Four Islands of Conclusions in learning Chinese
I came across a great parable recently, the Island of Conclusion.
This is the story:
Milo and his friends see a beautiful island across the water as they drive by. They each jump to a conclusion that this island must be beautiful and it must be wonderful to be on this island.
Immediately, they are transported across the water and land on that seemingly beautiful island.
However, once they get there, this island is not as beautiful as what they thought it was. It is actually a miserable place.
People who are there all share the same story. They mistakenly believed that it was a wonderful place to be and therefore were transported there right away.
This island is called the Island of Conclusion.
The Island of Conclusion is easy to come, but difficult to leave.
It is impossible for people to jump out of the island as they jump onto it. The only way to leave the island is to swim through icy cold water.
Eventually, that is what Milo and his friends decide to do. They swim back and make a vow that they’ll never jump to conclusions anymore.
Milo says, “You can lose too much time jumping to conclusions.”
This story comes from The phantom Tollbooth (by Norton Juster). It reminded me of a few existing Islands of Conclusions in teaching and learning Chinese. All these islands are easy to jump to, hard to get out, consume tons of time and energy, but with little to show for.
The story in the book ended with Milo and his friends left the island. An alternative ending could be that Milo and his friends stayed on the island with everyone else. They huddled together, suffering and complaining, while trying to make the best out of the miserable place for the rest of their lives.
This parable gives us a lot to think about.
If you’re learning Chinese, it is a reminder for you to think about your learning methods and strategies. Are there any conclusions that you mistakenly believe?
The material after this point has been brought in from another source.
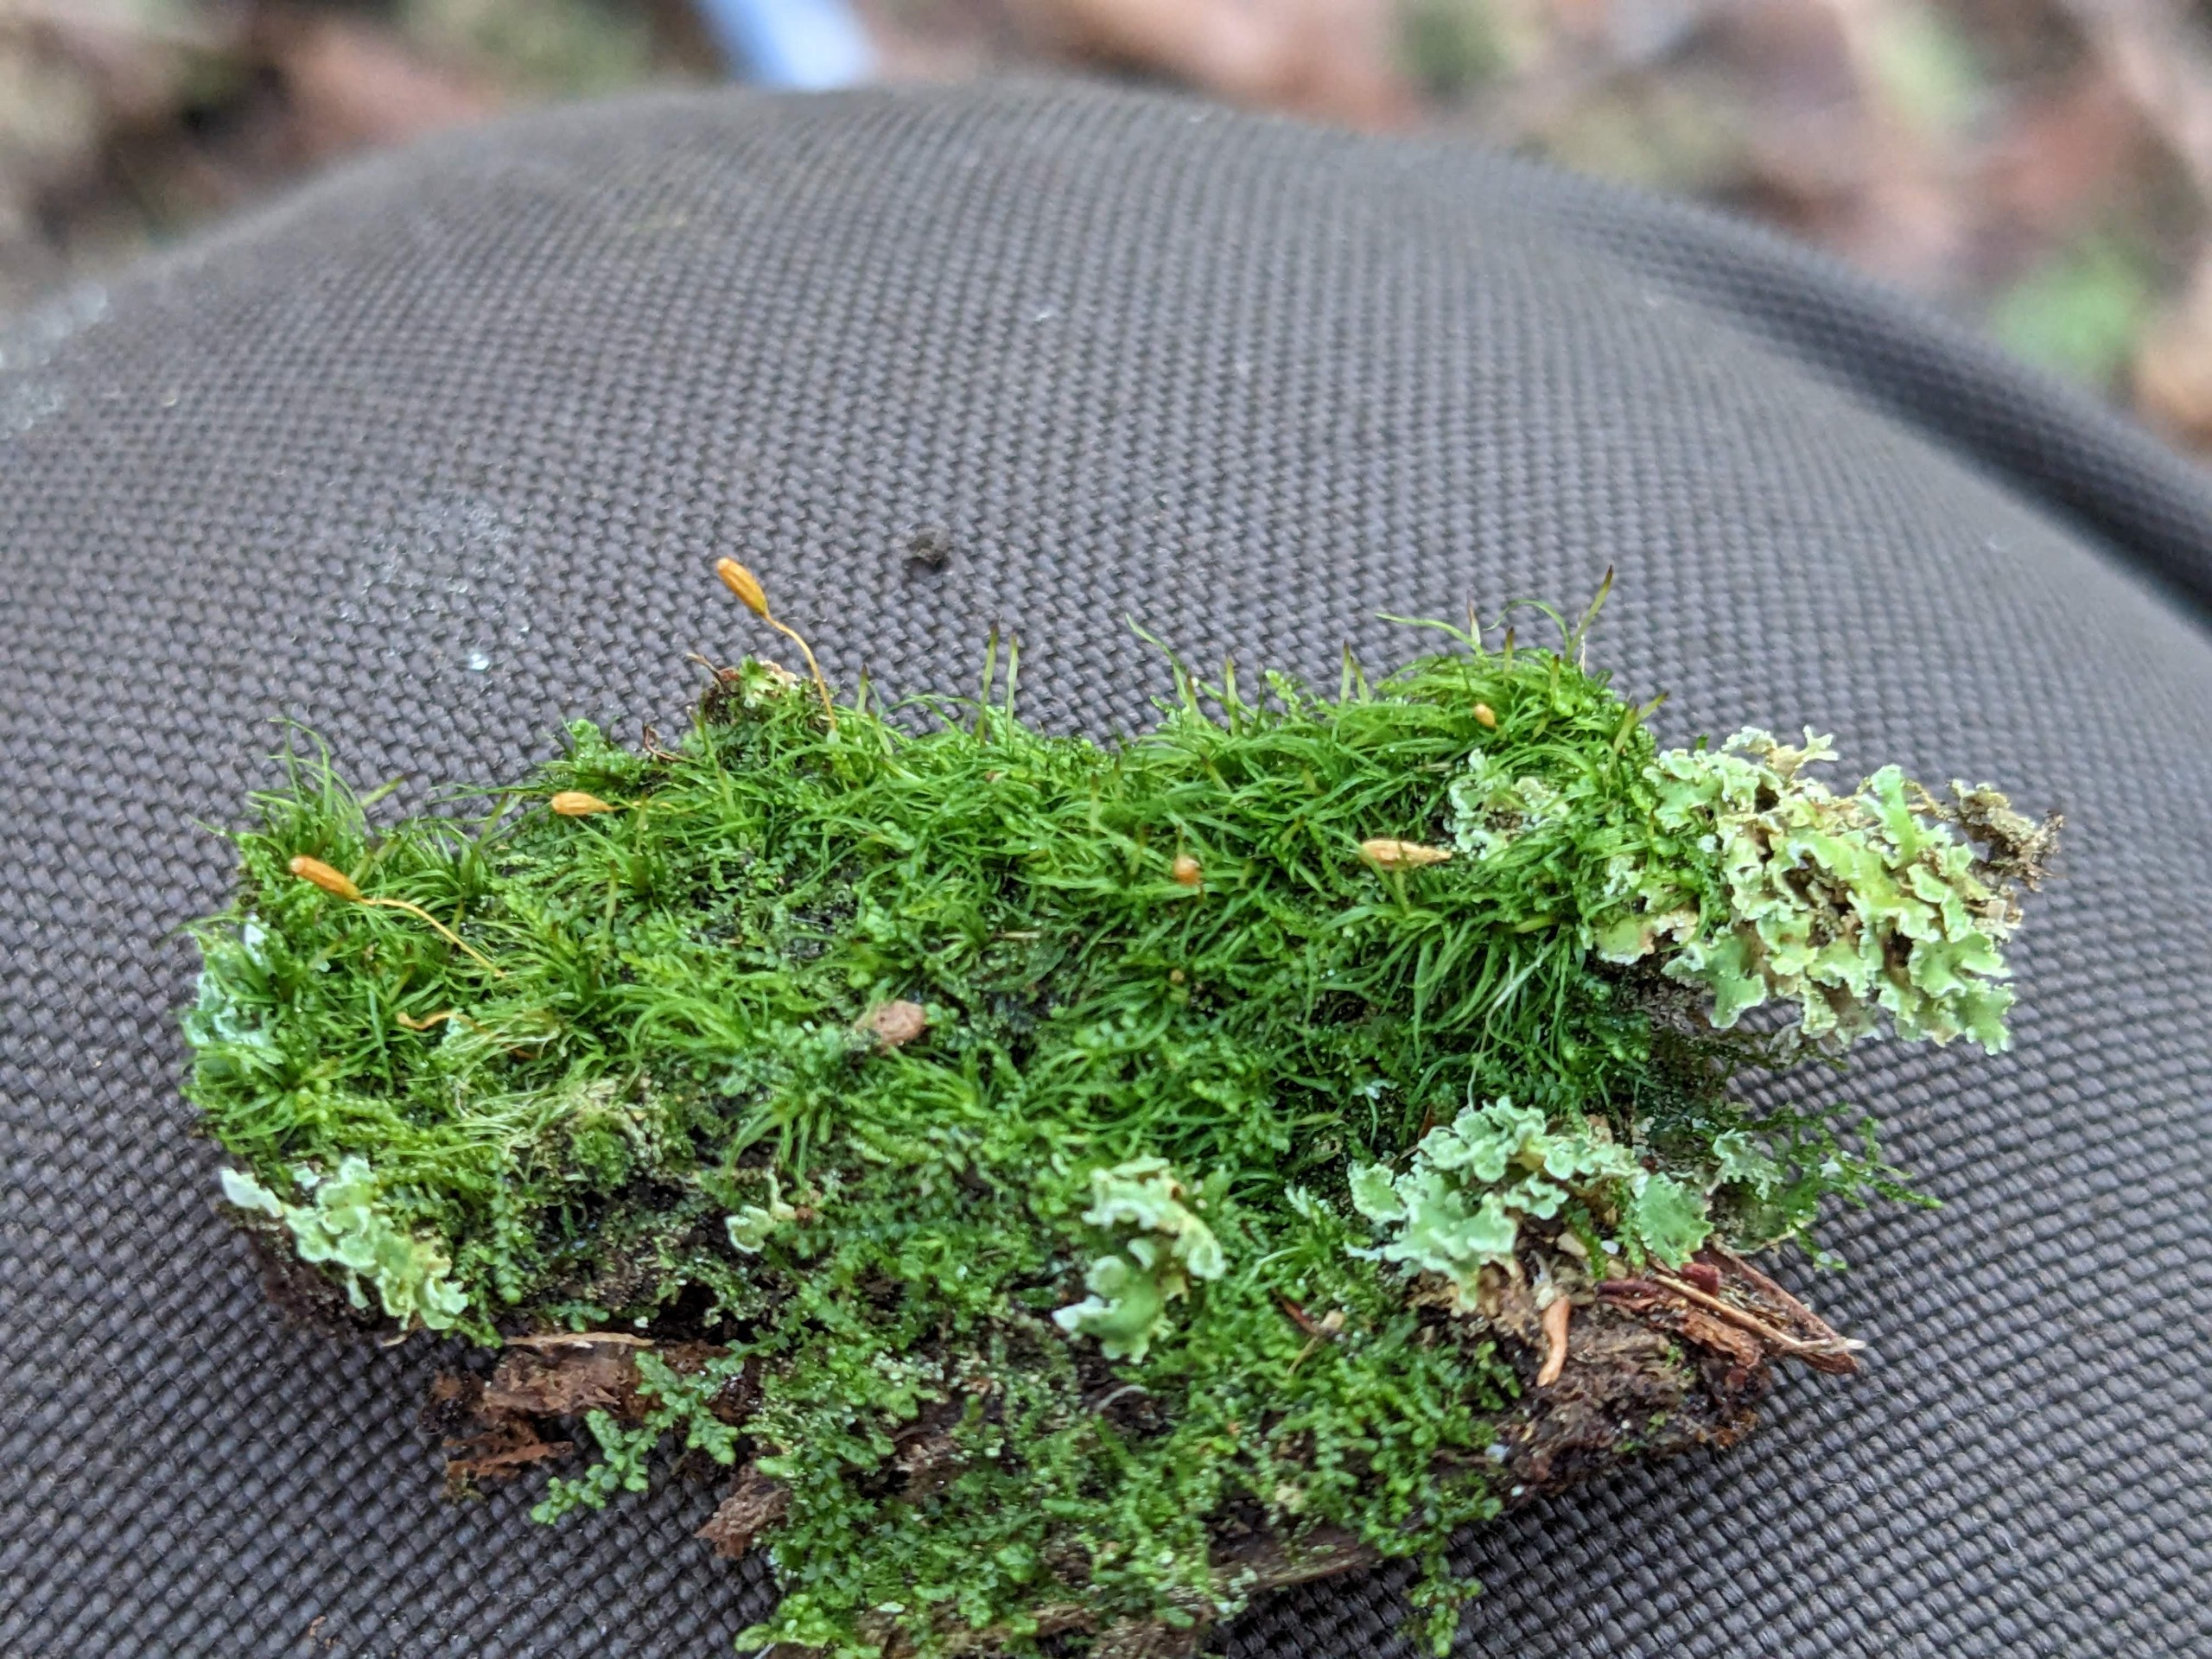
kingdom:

I consider the following four the most costly conclusions to jump to.
(1) Memorising tones are important, so that you can speak Chinese well and people can understand you.
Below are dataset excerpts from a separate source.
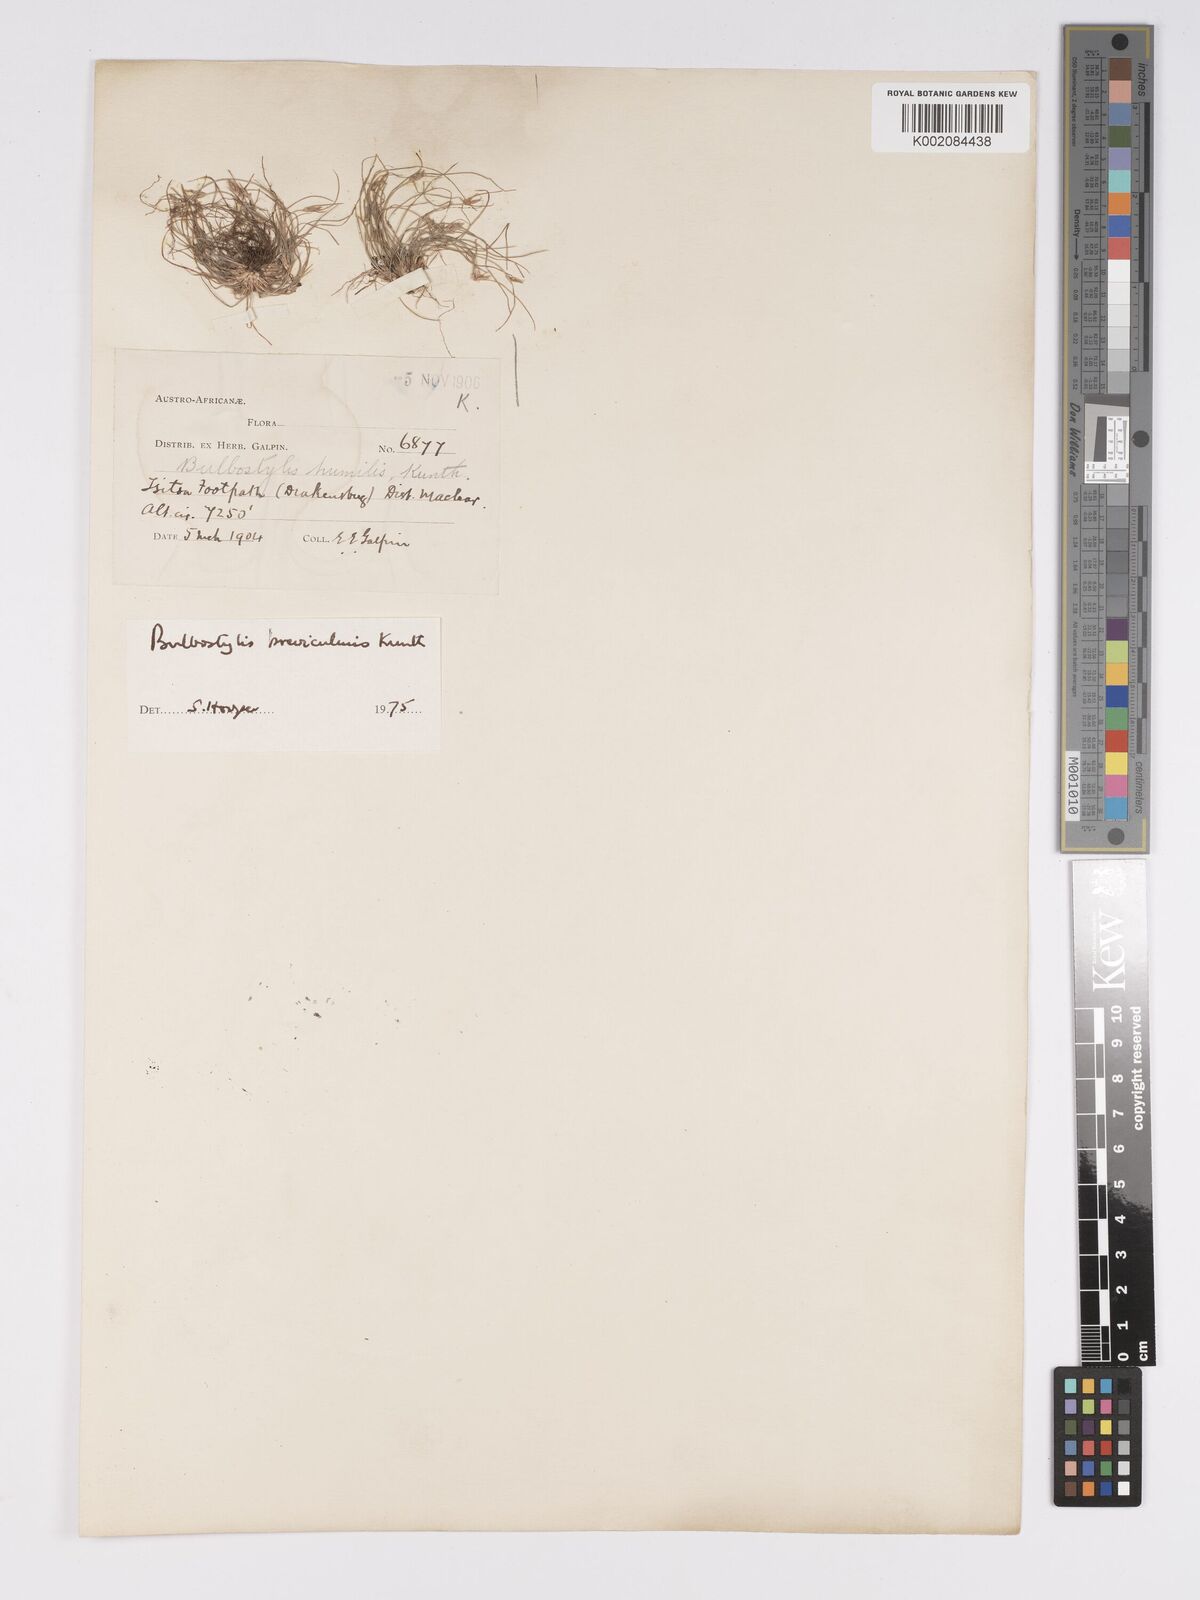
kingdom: Plantae
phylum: Tracheophyta
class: Liliopsida
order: Poales
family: Cyperaceae
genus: Bulbostylis
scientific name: Bulbostylis humilis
Chinese is a tonal language. Tones give Chinese a unique fascinating quality. Tones are something worth studying. In fact, Chinese poets have studied tones for nearly two thousand years to perfect their poetry, long before any modern linguists waded in.
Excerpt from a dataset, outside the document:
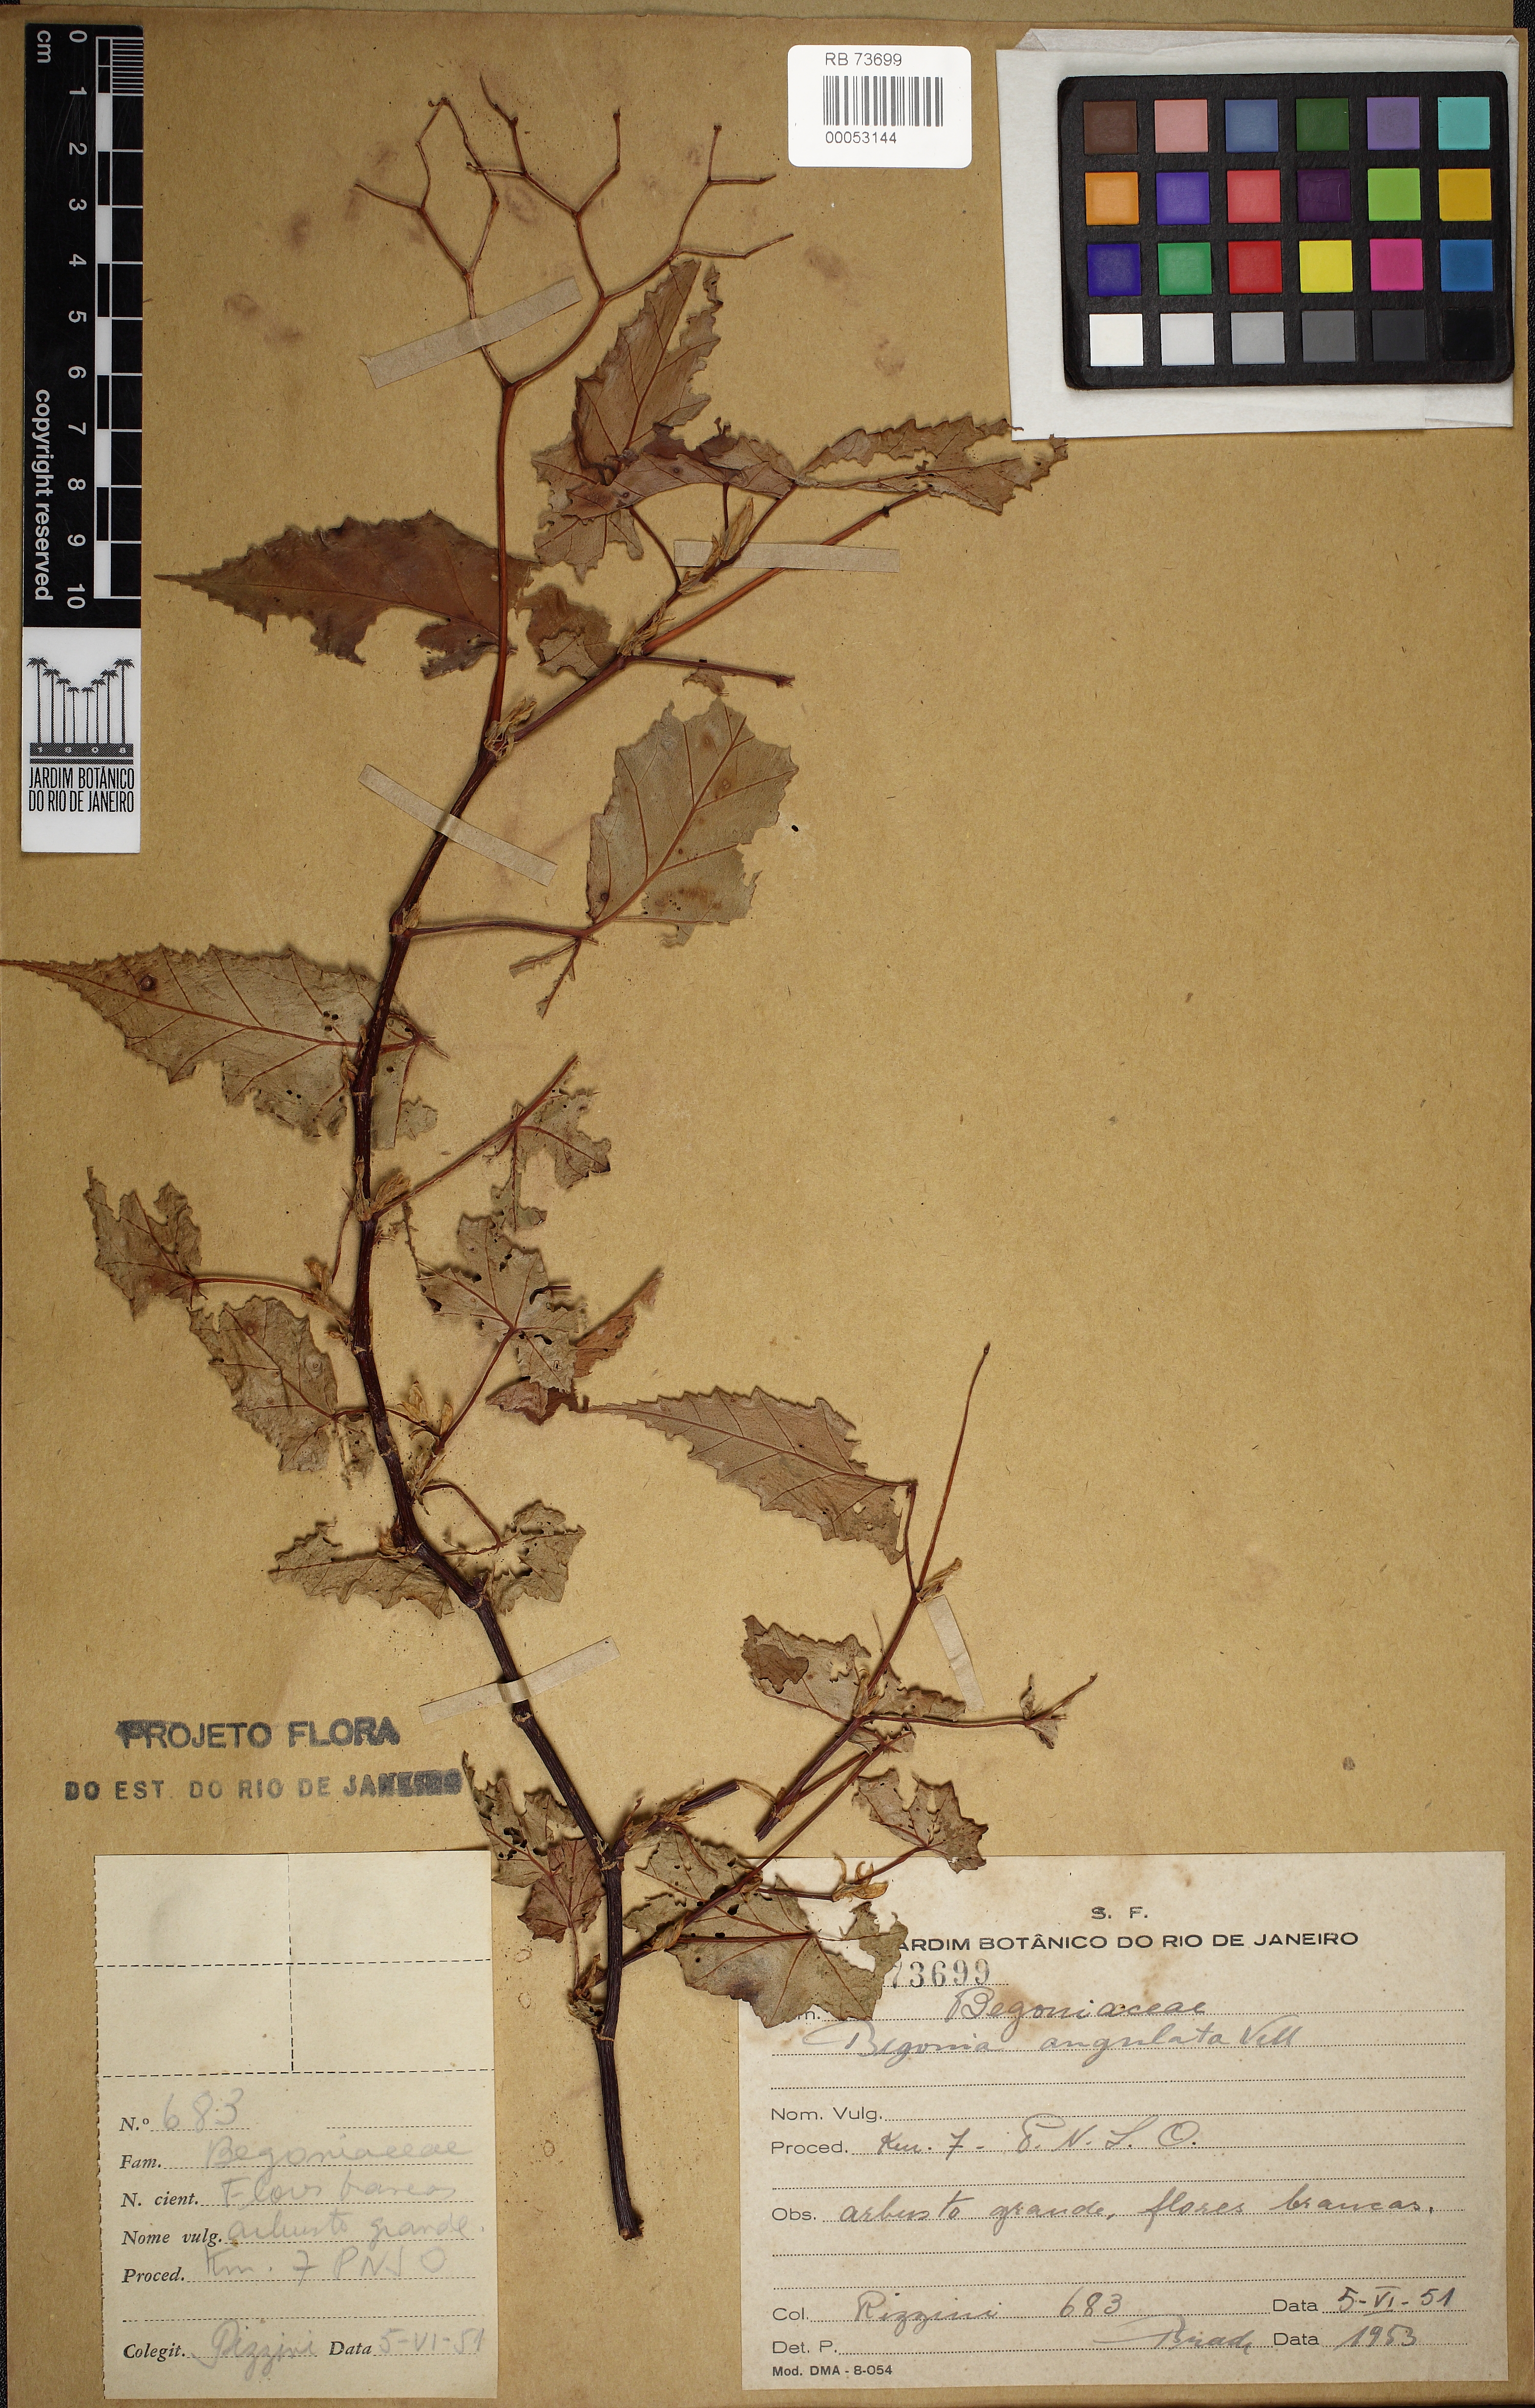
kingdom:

Unless you are on that level, it’s really not necessary to spend lots of time trying to memorise the tones of each word or each character.
There are no “correct tones” in an absolute sense. Tones are fluid. The same character can be pronounced differently depending on its position in the word. The same word can be uttered differently by the same person, and are definitely uttered differently by different people in different regions. Jokes playing on the tones, such as calling mother a horse, are only jokes.
When the objective is to speak Chinese and to speak it well, there are better ways of achieving it, without sweating over tones.
(2) It is important to follow stroke orders when learning to write Chinese characters.
When writing Chinese characters, stroke orders vary. Some characters have one common stroke order, while other characters can be written following two or more different stroke orders.
Characters, such as 三, are quite straightforward. There is one prevailing stroke order used by all people.
There are other characters, such as 方, at least two commonly used stroke orders can be found. Take a look:
It would be interesting to use the question, “how do you write the character 方?”, to replace the question, “do you like Star Wars or Star Trek?”, when asking for seemingly exclusive preferences.
When learning Chinese characters, writing is an important act. As long as you write, orders will appear.
(3) If you’ve learned 2000 Chinese characters, you can read Chinese newspapers.
Many students mistakenly believed this conclusion, and get trapped into counting the number of flashcards of Chinese characters. It’s probably the most time consuming and energy wasting Island of Conclusion in learning Chinese.
To be able to read Chinese newspapers (or novels), 2000 Chinese characters alone are not enough. You need to learn 20,000, or more, words and combinations to be able to do that. Also, you need to train yourself to pick out those words and combinations in sentences. There are no blank spaces between words.
(4) You must learn radicals if you want to learn Chinese characters
This is a big jump, and yet it happens again and again. I’ve seen beautiful charts, info graphs, and tables, sorting out commonly used radicals with some related Chinese characters. All give the impression that this is it, this is the number one important factor to crack open the code of Chinese characters, and this is the one ring that rules all rings.
Unfortunately, things are never that simple.